9. Can EMS be requested to start IV lines before the patient's arrival?

Answer: EMS can be requested to start an IV line before patient arrival if the provider is a paramedic or Advanced Life Support provider. Starting IV lines is within their scope of practice. Basic Life Support providers are not certified to start IVs. Therefore, the answer to this question depends on the level of EMS provider who has responded.

10. If a patient's time last known well is within 6 hours but they have a negative pre-hospital stroke screen, should EMS still prenotify the receiving hospital for these patients?

Answer: Yes. While the final diagnosis should be determined by the physician, every suspected stroke patient should be reported to the hospital before arrival as the information is still vital to patient care.

11. What if prenotification contains the time last known well, but not the date?

Answer: If pre-notification indicates the patient was last known well "today at 10:00 am" it would be acceptable to use today's date and the reported time. However, if there is only reference to a time of last known well with no mention of date, then the date may not be presumed.
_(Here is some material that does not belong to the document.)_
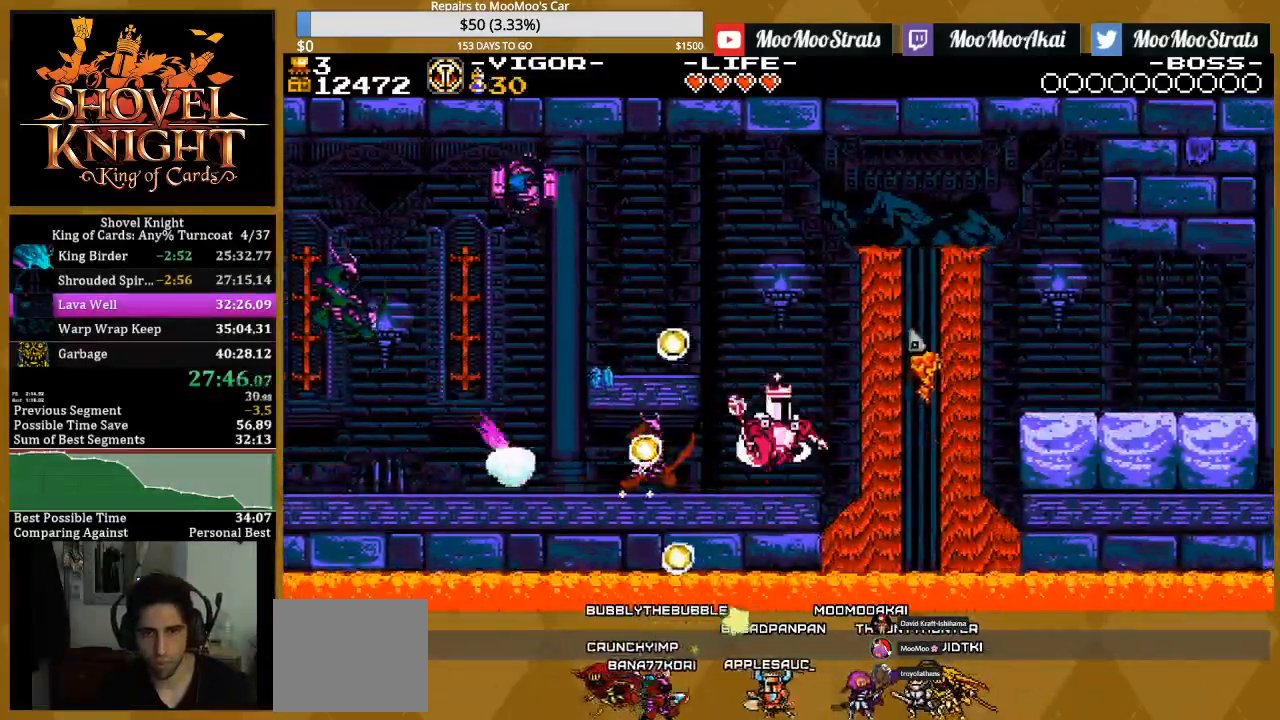
{"dt_ms": 500, "buttons": ["DPAD_RIGHT"], "events": [[267, "CROSS", "up"]]}
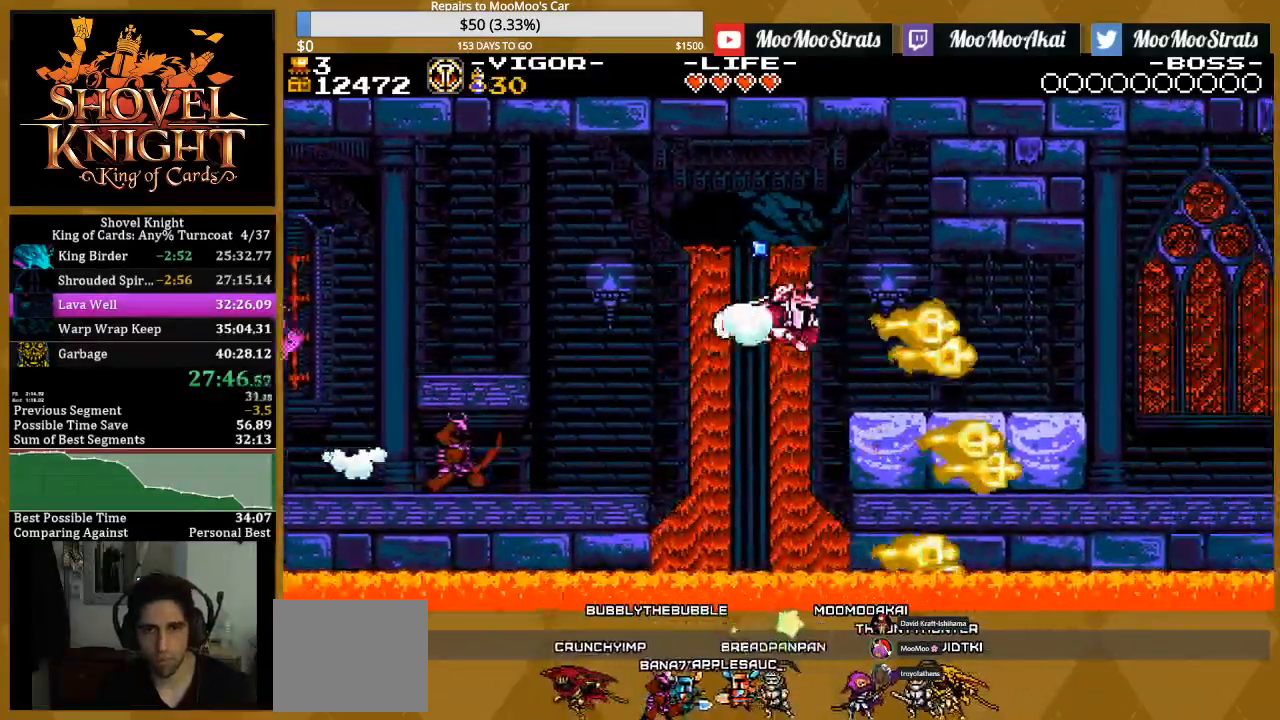
{"dt_ms": 500, "buttons": ["CROSS", "TRIANGLE", "DPAD_RIGHT"], "events": [[483, "CROSS", "down"], [483, "TRIANGLE", "down"]]}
12. Can we coach the EMS providers while taking the pre-notification call? i.e. Can we say "What is the Cincinnati Stroke Scale?" "What is the last known well?"

Answer: Yes, you can. In fact, it is suggested that a checklist be used by the person answering the phone call from EMS.

13. Must all patients that arrive as presumed stroke be entered into the registry?

Answer: All patients with a presumptive diagnosis of stroke who arrive with 6 hours of last known well (even if they do not have a final diagnosis of stroke) must be included in the time target and EMS measures and entered into Get With The Guidelines.